Am Ende des Textes überdreht er, aber sicher ganz bewusst, das Ganze noch, indem er zeigt, wie eine Idee, wenn man sie erst einmal zulässt, korrumpieren kann, wenn er seinen Nekrophilie-Befürworter für die Herabsetzung der Geschwindigkeitsbegrenzungen etc. argumentieren lässt.
Mutig, aber gut gemacht die Geschichte, in der ein Schwein von der Überlegenheit über den Menschen erzählt und darin schwelgt und sich damit beruhigt und es für undenkbar hält, dass die Artgenossen, die aus dem zu engen Stall geholt werden, getötet werden, obwohl es diese Gerüchte durchaus gibt. Nein, es nimmt doch lieber an, dass die dicksten abgeholt werden, damit die Zurückbleibenden wieder mehr Platz haben. – López spielt mit Logiken, mit Denkmöglichkeiten und weist auf ihre Konsequenzen hin. Das Schwein wird an seinem eigenen Dünkel sterben.

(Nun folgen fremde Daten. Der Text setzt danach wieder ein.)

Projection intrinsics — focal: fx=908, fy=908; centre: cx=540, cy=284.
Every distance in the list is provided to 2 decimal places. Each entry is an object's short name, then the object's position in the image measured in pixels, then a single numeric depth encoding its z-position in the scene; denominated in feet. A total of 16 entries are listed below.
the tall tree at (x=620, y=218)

Grotesk auch die erste Geschichte, die den guten Titel „Familienbande“ trägt. In ihr wird ein 84 Jahre alter Mann, der Vater bzw. Grossvater, sprachlos geworden, der nur noch sterben will und um seinen Tod bettelt, würdelos an ein Bett gefesselt, weil die Familie seine Rente braucht – oder meint zu brauchen. „Hätte Vater nicht diesen Fimmel mit dem Messer, wäre alles halb so schlimm. Den Rest kann ich ertragen. Ich hatte mich schon daran gewöhnt, dass die Dinge nun einmal so sind, wie sie sind, und irgendwie habe ich mich damit abgefunden. Aber die Sache mit dem Messer macht mich fertig. Dauernd muss ich Angst haben. Egal, wie es mir geht, immer muss ich an das Messer denken. Denn wenn Vater stirbt, bricht die Familie auseinander. Wenn Luis Enrique nicht mehr jeden Abend ausgehen kann, bringt er es fertig und geht als Kellner nach Ibiza.“ (S. 34)

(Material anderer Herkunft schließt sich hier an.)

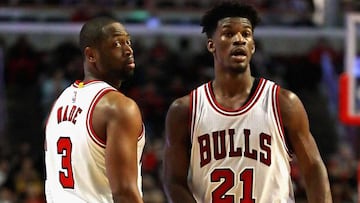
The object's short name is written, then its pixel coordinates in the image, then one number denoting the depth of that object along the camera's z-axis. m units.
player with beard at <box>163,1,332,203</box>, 8.19
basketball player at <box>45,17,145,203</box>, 7.22
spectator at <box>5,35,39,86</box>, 26.16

Ekelhaft, dieses Selbstmitleid und diese Blindheit, der Grausamkeit und Unmenschlichkeit anderen gegenüber, auch das erinnert fatal an die chinesische Haltung zur Zeit. Wenn dann noch dieses bigotte Beten und gar die direkte Anrede der heiligen Jungfrau im Schlusssatz draufgesetzt wird, kann man es kaum noch stärker machen.
Wenig zukunftsfröhlich sind diese Figuren und Texte. Finster ihre Aussage, auch die der vierten Erzählung, in der es heisst: „So ist das Leben, eine Scheisse eben. Und je länger es dauert, umso mehr Scheisse passiert. Und je mehr Scheisse passiert, umso mehr Ekel empfindet man. Das ist das Schlimmste am Altwerden; alles ist irgendwie verrottet. Bei all den miesen Sachen, die man mitbekommt, wird man selbst irgendwann ein mieser Typ, und das, was man mit zwanzig für eine Riesensauerei gehalten hat, ist mit siebzig das täglich Brot.“ (S. 112)
Harte Worte, harte Ansichten.
„Irgendwie denkt man, dass man entweder alles falsch gemacht hat oder mit der Welt etwas nicht stimmt.“ (S. 92)
Ein wenig ärgerlich und mit etwas Sorgfalt vermeidbar die Druckfehler wie auf S. 116: „Matzratze“ oder S. 91: „Sie so ist lange…“.